Vidotto Milena C, Sogame Luciana C M, Calciolari Christiane C, Nascimento Oliver A, Jardim José R
Respiratory Physiotherapy Especialization Course, Federal University of São Paulo (Unifesp), Sao Paulo, Brazil.
Neurocrit Care. 2008;9(1):83-9. doi: 10.1007/s12028-008-9059-x.
The process of discontinuing neurological patients from mechanical ventilation is still controversial. The aim of this study was to report the outcome from extubating patients undergoing elective craniotomy and correlate the result with the measured f/V (t) ratio.

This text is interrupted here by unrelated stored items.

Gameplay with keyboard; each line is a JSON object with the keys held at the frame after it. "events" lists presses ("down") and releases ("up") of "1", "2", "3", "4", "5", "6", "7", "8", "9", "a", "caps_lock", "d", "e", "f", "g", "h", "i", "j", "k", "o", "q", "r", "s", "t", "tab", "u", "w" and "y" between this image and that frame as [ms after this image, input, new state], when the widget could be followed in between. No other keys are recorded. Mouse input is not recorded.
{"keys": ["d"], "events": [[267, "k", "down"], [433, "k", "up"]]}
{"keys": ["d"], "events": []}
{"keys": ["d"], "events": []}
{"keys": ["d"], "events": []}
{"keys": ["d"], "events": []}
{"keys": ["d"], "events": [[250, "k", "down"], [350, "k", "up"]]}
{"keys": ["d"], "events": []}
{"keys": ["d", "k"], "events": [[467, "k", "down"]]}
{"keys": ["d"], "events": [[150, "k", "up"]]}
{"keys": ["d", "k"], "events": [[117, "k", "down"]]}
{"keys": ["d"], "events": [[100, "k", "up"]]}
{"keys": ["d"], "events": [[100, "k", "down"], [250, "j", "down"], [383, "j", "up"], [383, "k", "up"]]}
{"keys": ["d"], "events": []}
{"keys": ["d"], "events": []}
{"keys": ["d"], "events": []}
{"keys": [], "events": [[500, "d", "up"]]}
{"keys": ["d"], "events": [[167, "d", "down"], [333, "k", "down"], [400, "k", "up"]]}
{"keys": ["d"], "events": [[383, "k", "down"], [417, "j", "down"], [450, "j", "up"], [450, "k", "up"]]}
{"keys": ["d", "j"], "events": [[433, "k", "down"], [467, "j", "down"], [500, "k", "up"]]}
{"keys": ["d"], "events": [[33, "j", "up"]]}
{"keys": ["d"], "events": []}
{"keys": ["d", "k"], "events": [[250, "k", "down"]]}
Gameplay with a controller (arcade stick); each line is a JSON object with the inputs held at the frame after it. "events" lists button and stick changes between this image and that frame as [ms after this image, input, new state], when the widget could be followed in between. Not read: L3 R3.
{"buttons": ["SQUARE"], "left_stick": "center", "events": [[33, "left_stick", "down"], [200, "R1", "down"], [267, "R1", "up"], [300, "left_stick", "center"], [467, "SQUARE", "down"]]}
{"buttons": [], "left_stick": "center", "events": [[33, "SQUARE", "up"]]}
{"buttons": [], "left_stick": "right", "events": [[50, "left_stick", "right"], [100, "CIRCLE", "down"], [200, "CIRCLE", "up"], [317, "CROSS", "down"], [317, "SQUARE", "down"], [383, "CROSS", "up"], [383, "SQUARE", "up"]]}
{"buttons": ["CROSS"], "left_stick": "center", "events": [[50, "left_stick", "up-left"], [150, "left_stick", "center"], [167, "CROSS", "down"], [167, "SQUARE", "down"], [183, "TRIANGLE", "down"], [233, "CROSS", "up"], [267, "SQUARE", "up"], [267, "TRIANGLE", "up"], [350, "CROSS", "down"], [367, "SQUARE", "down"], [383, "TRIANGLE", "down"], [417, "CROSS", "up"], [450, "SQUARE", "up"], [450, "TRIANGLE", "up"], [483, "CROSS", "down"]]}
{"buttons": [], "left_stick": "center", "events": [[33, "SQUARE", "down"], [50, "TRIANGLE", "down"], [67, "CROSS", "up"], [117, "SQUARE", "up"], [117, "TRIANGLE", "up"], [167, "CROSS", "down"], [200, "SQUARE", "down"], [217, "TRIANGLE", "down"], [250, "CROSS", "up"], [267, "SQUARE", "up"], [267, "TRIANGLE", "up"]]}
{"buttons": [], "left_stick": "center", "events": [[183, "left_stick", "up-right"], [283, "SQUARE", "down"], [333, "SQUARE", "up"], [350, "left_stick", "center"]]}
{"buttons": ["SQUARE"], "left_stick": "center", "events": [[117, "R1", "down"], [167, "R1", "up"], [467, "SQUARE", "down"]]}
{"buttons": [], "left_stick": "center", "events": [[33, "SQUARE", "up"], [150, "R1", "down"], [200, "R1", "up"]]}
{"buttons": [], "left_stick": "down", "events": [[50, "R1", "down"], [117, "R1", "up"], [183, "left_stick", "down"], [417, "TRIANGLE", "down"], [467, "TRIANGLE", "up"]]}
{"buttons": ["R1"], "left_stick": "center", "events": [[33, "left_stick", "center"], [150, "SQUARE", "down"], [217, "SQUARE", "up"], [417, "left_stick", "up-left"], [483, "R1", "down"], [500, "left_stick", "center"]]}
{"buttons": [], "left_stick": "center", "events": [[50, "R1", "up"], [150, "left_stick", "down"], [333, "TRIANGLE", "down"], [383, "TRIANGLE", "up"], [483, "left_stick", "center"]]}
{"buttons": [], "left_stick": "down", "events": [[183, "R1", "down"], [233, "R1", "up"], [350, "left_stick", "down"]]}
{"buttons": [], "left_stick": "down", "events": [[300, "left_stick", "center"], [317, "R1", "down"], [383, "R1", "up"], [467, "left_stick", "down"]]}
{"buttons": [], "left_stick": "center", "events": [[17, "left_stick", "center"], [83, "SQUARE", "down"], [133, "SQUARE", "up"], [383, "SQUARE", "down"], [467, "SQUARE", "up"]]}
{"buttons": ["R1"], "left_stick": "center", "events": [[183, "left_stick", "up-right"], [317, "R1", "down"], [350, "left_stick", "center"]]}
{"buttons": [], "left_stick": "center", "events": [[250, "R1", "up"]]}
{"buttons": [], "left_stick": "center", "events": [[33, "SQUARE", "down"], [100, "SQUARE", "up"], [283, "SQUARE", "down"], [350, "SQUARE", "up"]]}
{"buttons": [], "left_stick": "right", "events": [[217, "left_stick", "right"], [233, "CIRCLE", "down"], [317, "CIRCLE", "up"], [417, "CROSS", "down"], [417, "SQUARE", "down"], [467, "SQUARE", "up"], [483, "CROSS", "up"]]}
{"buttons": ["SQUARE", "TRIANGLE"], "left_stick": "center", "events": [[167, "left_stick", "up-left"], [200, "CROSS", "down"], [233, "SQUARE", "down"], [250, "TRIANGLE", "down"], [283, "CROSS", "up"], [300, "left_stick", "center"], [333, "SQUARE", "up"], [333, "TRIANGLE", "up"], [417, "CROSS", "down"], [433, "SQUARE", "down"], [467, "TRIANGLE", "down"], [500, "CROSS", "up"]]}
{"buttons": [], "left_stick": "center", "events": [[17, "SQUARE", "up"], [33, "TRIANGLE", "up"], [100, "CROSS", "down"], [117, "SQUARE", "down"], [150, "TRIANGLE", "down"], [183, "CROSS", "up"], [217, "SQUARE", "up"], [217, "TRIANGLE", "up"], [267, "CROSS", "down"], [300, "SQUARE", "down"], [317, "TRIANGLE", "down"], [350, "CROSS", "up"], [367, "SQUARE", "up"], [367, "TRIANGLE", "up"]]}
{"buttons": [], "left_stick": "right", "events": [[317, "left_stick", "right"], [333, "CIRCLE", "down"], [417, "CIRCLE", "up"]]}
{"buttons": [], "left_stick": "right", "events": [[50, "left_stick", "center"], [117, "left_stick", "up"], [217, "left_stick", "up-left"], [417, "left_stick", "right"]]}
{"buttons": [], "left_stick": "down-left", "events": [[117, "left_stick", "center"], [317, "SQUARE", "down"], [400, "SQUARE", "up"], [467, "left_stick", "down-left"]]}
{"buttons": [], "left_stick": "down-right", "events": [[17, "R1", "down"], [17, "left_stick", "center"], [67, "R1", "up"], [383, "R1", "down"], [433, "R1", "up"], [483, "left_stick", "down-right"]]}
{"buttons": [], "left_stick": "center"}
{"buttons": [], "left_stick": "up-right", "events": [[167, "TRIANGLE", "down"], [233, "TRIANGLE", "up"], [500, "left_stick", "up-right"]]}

In a cohort prospective study, all consecutive patients who required mechanical ventilation for up to 6 h after elective craniotomy were eligible for inclusion in this study. Patients passing daily screening criteria automatically received a spontaneous breathing trial (SBT). Immediately previous to the extubation, the expired minute volume (VE), breathing frequency (f), and tidal volume (V (t)) were measured and the breathing frequency-to-tidal volume ratio (f/V (t)) was calculated; consciousness level based on Glasgow Coma Scale (GCS) was evaluated at the same time. The extubation was considered a failure when patients needed reintubation within 48 h.
Ninety-two patients were extubated and failure occurred in 16%. Despite 15 patients failed extubation just one of them presented the f/V (t) score over 105. The best cutoff value for f/V (t) observed was 62, but with low specificity (0.53) and negative predictive values (0.29). Area under the ROC curve for the f/V (t) was 0.69 +/- 0.07 (P = 0.02). Patients who failed the extubation process presented higher incidence of pneumonia (80%), higher need for tracheostomy (33%) and mortality rate of 40%.
The f/V (t) ratio does not predict extubation failure in patients who have undergone elective craniotomy. Patients who fail extubation present higher incidence of pneumonia, tracheostomy and higher mortality rate.
停止为神经科患者进行机械通气的过程仍存在争议。本研究的目的是报告接受择期开颅手术患者拔管的结果,并将结果与测量的f/V(t)比值相关联。
在一项队列前瞻性研究中,所有在择期开颅手术后需要机械通气长达6小时的连续患者均符合纳入本研究的条件。通过每日筛查标准的患者自动接受自主呼吸试验(SBT)。在拔管前即刻,测量呼出分钟通气量(VE)、呼吸频率(f)和潮气量(V(t)),并计算呼吸频率与潮气量比值(f/V(t));同时根据格拉斯哥昏迷量表(GCS)评估意识水平。如果患者在48小时内需要重新插管,则认为拔管失败。
92例患者进行了拔管,16%出现失败。尽管有15例患者拔管失败,但其中只有1例f/V(t)评分超过105。观察到的f/V(t)最佳截断值为62,但特异性较低(0.53)和阴性预测值较低(0.29)。f/V(t)的ROC曲线下面积为0.69±0.07(P = 0.02)。拔管过程失败的患者肺炎发生率较高(80%),气管切开需求较高(33%),死亡率为40%。
f/V(t)比值不能预测接受择期开颅手术患者的拔管失败。拔管失败的患者肺炎、气管切开发生率较高,死亡率也较高。